Daniel Lemire's blog

, 1 min read

Are 64-bit random identifiers free from collision?

It is common in software system to map objects to unique identifiers. For example, you might map all web pages on the Internet to a unique identifier.

Often, these identifiers are integers. For example, many people like to use 64-bit integers. If you assign two 64-bit integers at random to distinct objects, the probability of a collision is very, very small. You can be confident that they will not collide.

However, what about the case where you have 300 million objects? Or maybe 7 billion objects? What is the probably that at least two of them collide?

This is just the Birthday’s paradox. Wikipedia gives us an approximation to the collision probability assuming that the number of objects r is much smaller than the number of possible values N: 1-exp(-r**2/(2N)). Because there are so many 64-bit integers, it should be a good approximation.

● Problems to solve:
1: Translate this sentence from the post on 64-bit identifier collisions into Spanish: "You can be confident that they will not collide."
2: Please restate the paragraph beginning "Often, these identifiers are integers" from the post on 64-bit identifier collisions in fewer words, keeping its main facts.
3: Pick up the post on 64-bit identifier collisions after its final sentence and write the next paragraph.
The data is unrelated to the post on 64-bit identifier collisions.

● Given information:
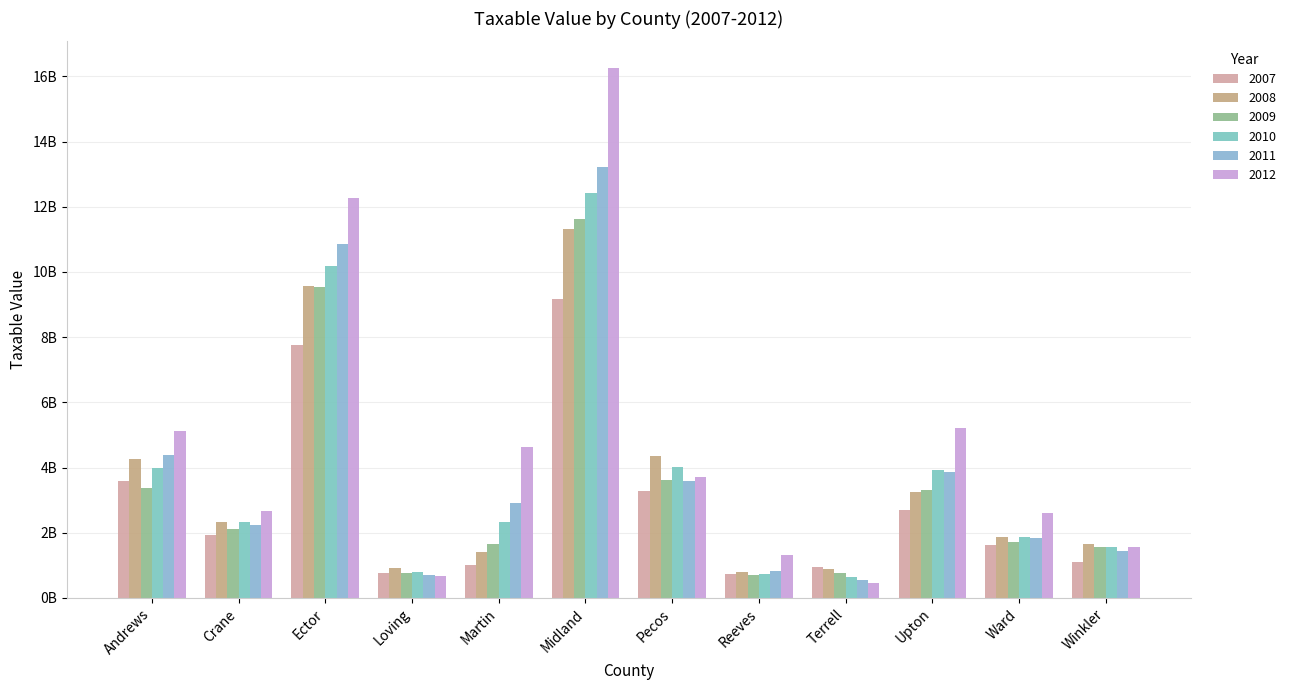

Rank the series at Upton from highest to lowest value.

2012, 2010, 2011, 2009, 2008, 2007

● Results for the exercise:
1: Puedes estar seguro de que no colisionarán.

2: Identifiers are often integers, and 64-bit integers are a popular choice. If two distinct objects get random 64-bit integers, a collision is extremely unlikely, so you can be confident they won't collide.

3:
Number of objects Collision probability
500M 0.7%
1B 3%
1.5B 6%
2B 10%
4B 35%

Thus if you have a large system with many objects, it is quite conceivable that your randomly assigned 64-bit identifiers might collide. If a collision is a critical flaw, you probably should not use only 64 bits.

Computation (example):

>>> r=500000000
>>> N=2**64
>>> ratio = 2*N / r**2
>>> ratio
147.57395258967642
>>> 1-exp(-1/ratio)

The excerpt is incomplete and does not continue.